Here are some more yet-to-be-published points from my first study of play in the workplace, and more specifically how play is used to promote creativity in the workplace. Many organizational leaders would like to have a more playful work environment, but cannot think of any other way of doing so than to introduce “casual Friday” or other similarly lame ideas. Oh, and a ping pong table in the company cafeteria isn’t going to do much good either. It is not that these ideas are inherently bad, it is mostly that these ideas of play are the leaders ideas of play. And since one of the defining criteria of play is that it is completely voluntary, then forcing employees to do the boss’s idea of play is not ever going to result in anything other than resistance. So, what is a organizational leader to do if he or she wants to make an effort to boost their organization’s playfulness?
Well, it is actually quite simple. Be playful yourself, frequently demonstrate your playfulness, and give employees explicit and implicit permission to play. This is probably the single most effective way to increase playfulness amongst your employees. It is not about telling people to play in a certain way, but rather about encouraging people to bring out their own playfulness in all its various forms.

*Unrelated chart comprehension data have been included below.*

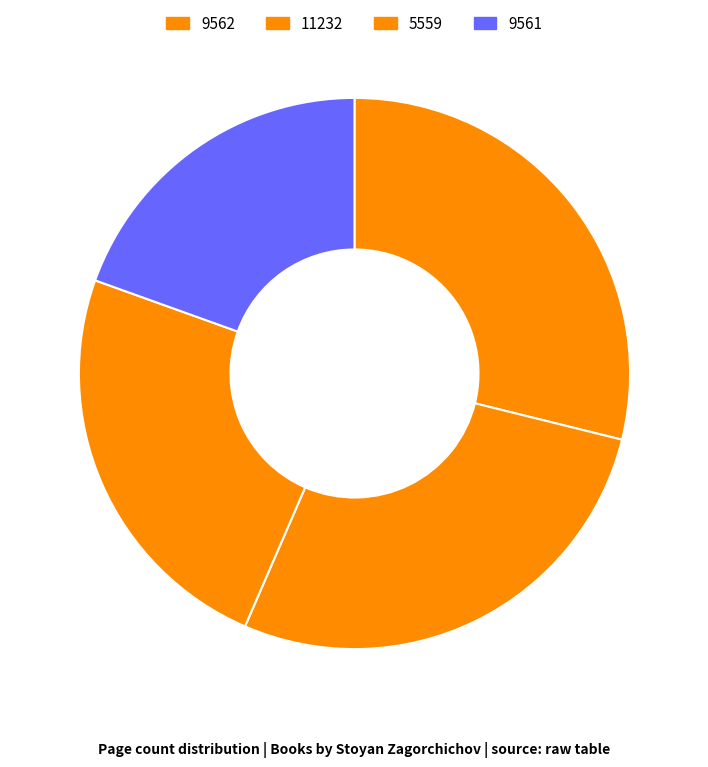

How many segments does this pie chart have?

4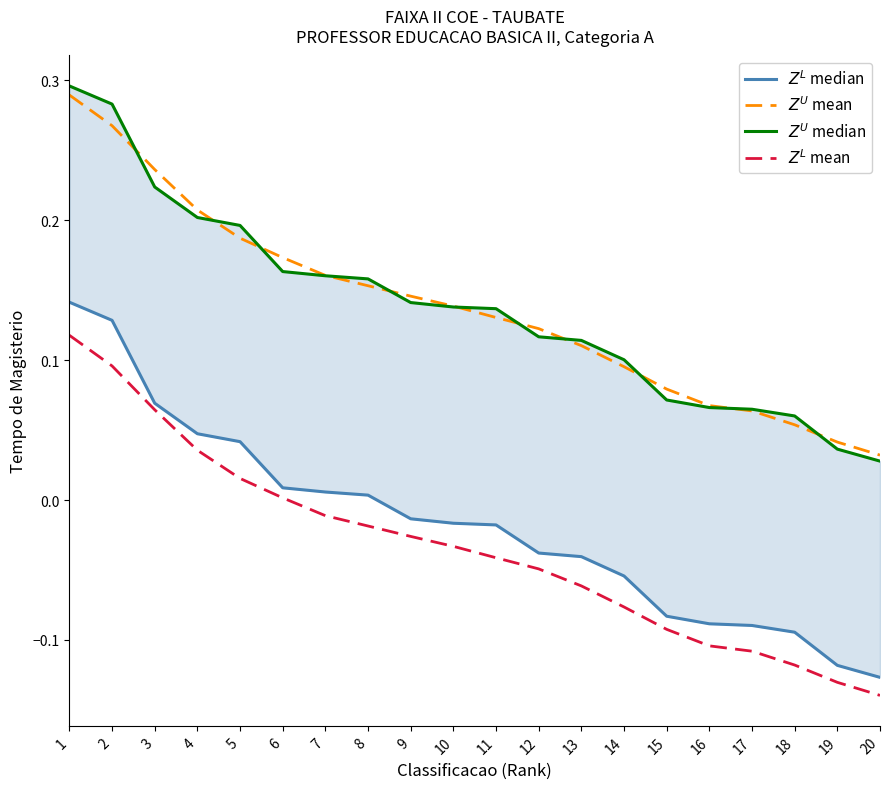

List the series in order of their peak value, lowest first.

$Z^L$ mean, $Z^L$ median, $Z^U$ mean, $Z^U$ median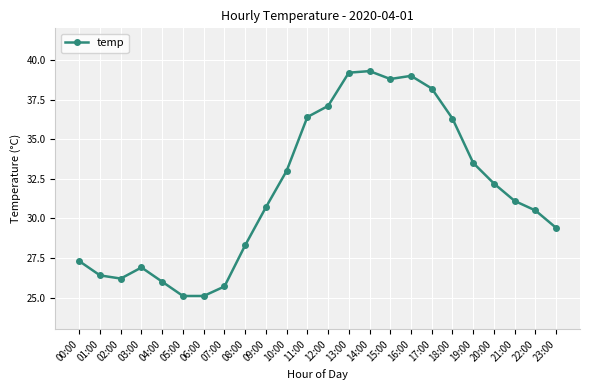

What is the smallest value displayed?

25.1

In my interviews of organizational consultants who use play in their work, all of them stressed the importance of leaders giving ‘the permission to play,’ as well as leaders setting the example. The permission can be both instructions and direct encouragement of play at work. Last week I happened to spot a colorful sign for employees posted in the kitchen at a cafe at the Copenhagen Airport. Amongst the other points like “give good customer service”, “clean hands” was “have a playful attitude, it makes work more fun.” Another way to give the permission to play, is let the physical context signal that this is a creative and playful workplace. It could be some unusual furniture, funny looking lamps, weird decorations, purposely uncomfortable conference room, childish candy… etc etc. Anything that signals, we take our work seriously, but not ourselves too seriously.

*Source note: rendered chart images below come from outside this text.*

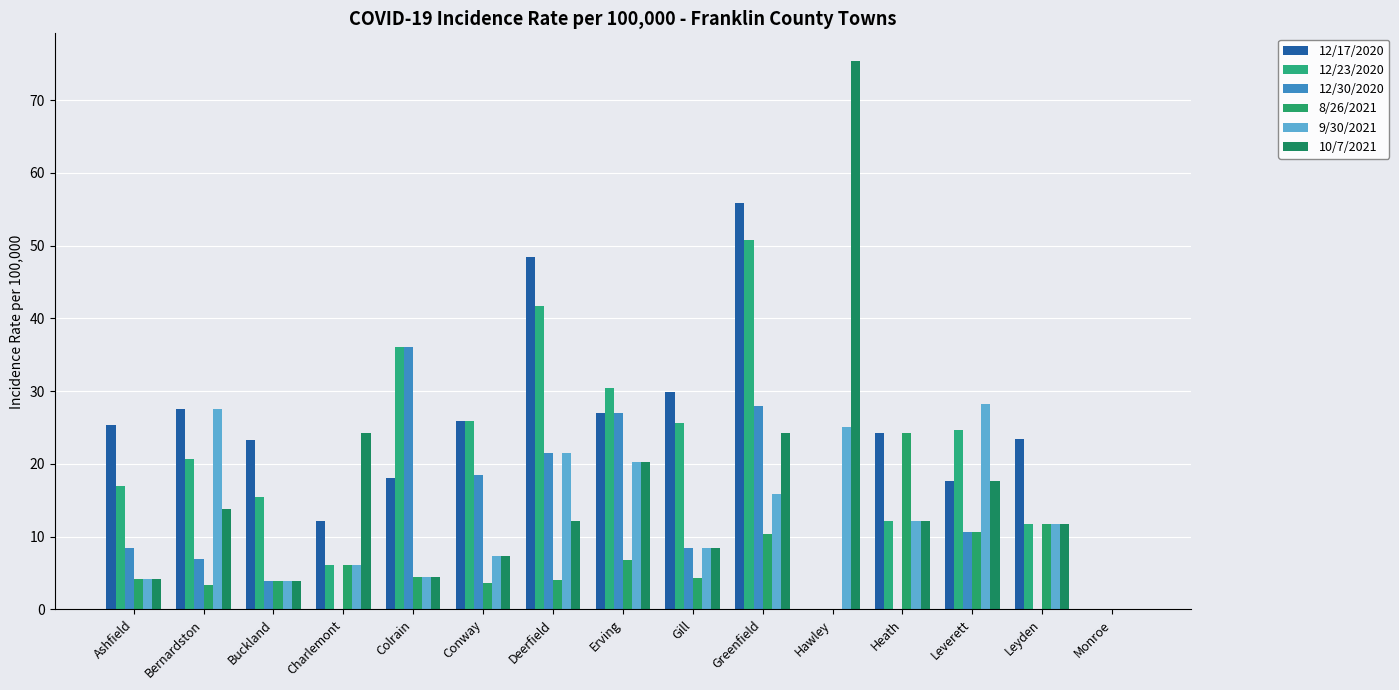

Reading left to right, list all the values displayed in this chart.

12/17/2020: 25.3	27.6	23.3	12.2	18.1	25.9	48.4	27.0	29.9	55.8	0.0	24.3	17.6	23.4	0.0
12/23/2020: 16.9	20.7	15.5	6.1	36.1	25.9	41.7	30.4	25.6	50.8	0.0	12.1	24.7	11.7	0.0
12/30/2020: 8.4	6.9	3.9	0.0	36.1	18.5	21.5	27.0	8.5	27.9	0.0	0.0	10.6	0.0	0.0
8/26/2021: 4.2	3.4	3.9	6.1	4.5	3.7	4.0	6.8	4.3	10.4	0.0	24.3	10.6	11.7	0.0
9/30/2021: 4.2	27.6	3.9	6.1	4.5	7.4	21.5	20.3	8.5	15.8	25.1	12.1	28.2	11.7	0.0
10/7/2021: 4.2	13.8	3.9	24.3	4.5	7.4	12.1	20.3	8.5	24.2	75.4	12.1	17.6	11.7	0.0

What about the less playful, chronically serious employees who never smile and think work is a severely sober place? There is no way to lure out the playfulness of a non-playful individual, it will never work. Ever. They just don’t have it in them. However a work environment that promotes play by implicit and explicit permission along with organizational leaders setting the example by demonstrating their own playfulness will allow the more playful individual’s playfulness to bloom!